2.5 Betrouwbaarheid en validiteit

Om de betrouwbaarheid en validiteit van dit onderzoek te waarborgen is voorafgaand aan het onderzoek aandacht geschonken aan subject error, subject bias, research error, face validiteit en content validiteit (Gratton, et al., 2011)

2.5.1 Betrouwbaarheid

Om de betrouwbaarheid van de vragen te waarborgen zijn de vragen, voorafgaand aan de meting, aan een aantal personen voorgelegd. Hierbij is de vraag gesteld om de vraag te lezen en vervolgens uit te leggen wat deze vraag precies betekende. Dit is gedaan om verschil in interpretatie van de vragen te voorkomen. Uit deze betrouwbaarheidstest is gebleken dat de vragen daadwerkelijk het antwoord geven op de vraag, zoals deze bedoeld is.

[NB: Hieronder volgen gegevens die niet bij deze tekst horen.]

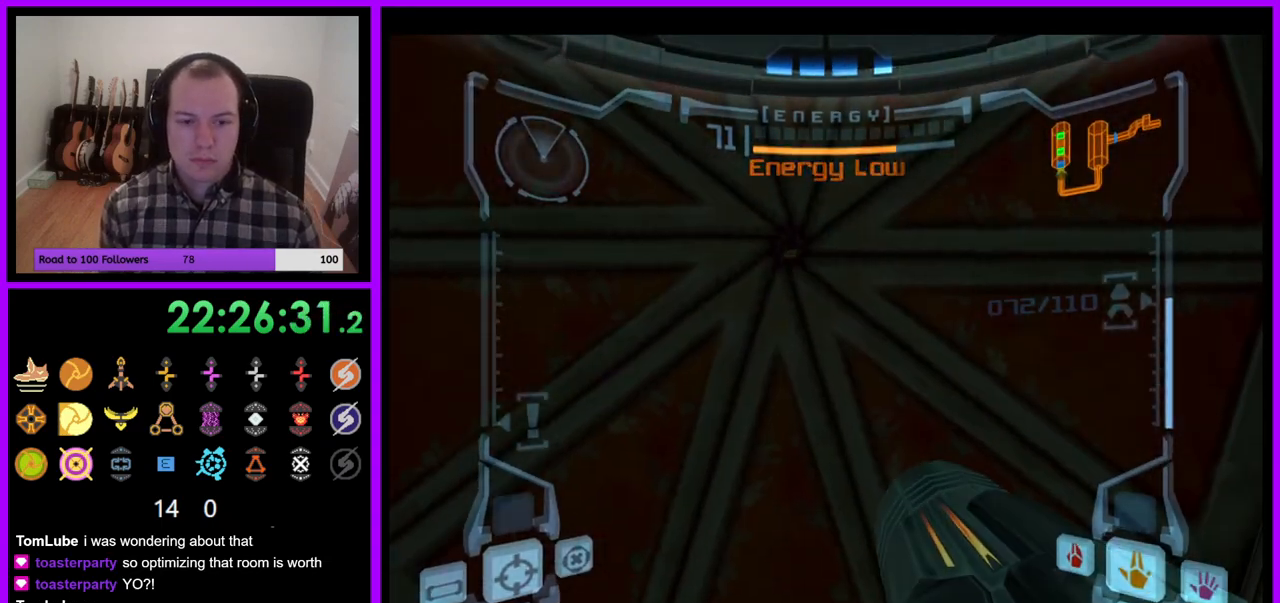
{"buttons": ["L1"], "left_stick": "up", "right_stick": "center", "events": [[467, "L1", "down"], [483, "left_stick", "up"]]}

Bij subject error wordt rekening gehouden met de momenten waarop de deelnemers de vragenlijsten invullen (Gratton, et al., 2011). Doordat er van de studenten gevraagd is alle lessen van het vak in gedachte te houden, is de vragenlijst direct na het einde van de desbetreffende les aangeboden. Er is rekening gehouden met het moment waarop de afname gehouden wordt, namelijk aan het einde van de laatste les. Helaas kon niet ondervangen worden dat de afname op verschillende tijdstippen van de dag gebeurde en ook op verschillende dagen in de week.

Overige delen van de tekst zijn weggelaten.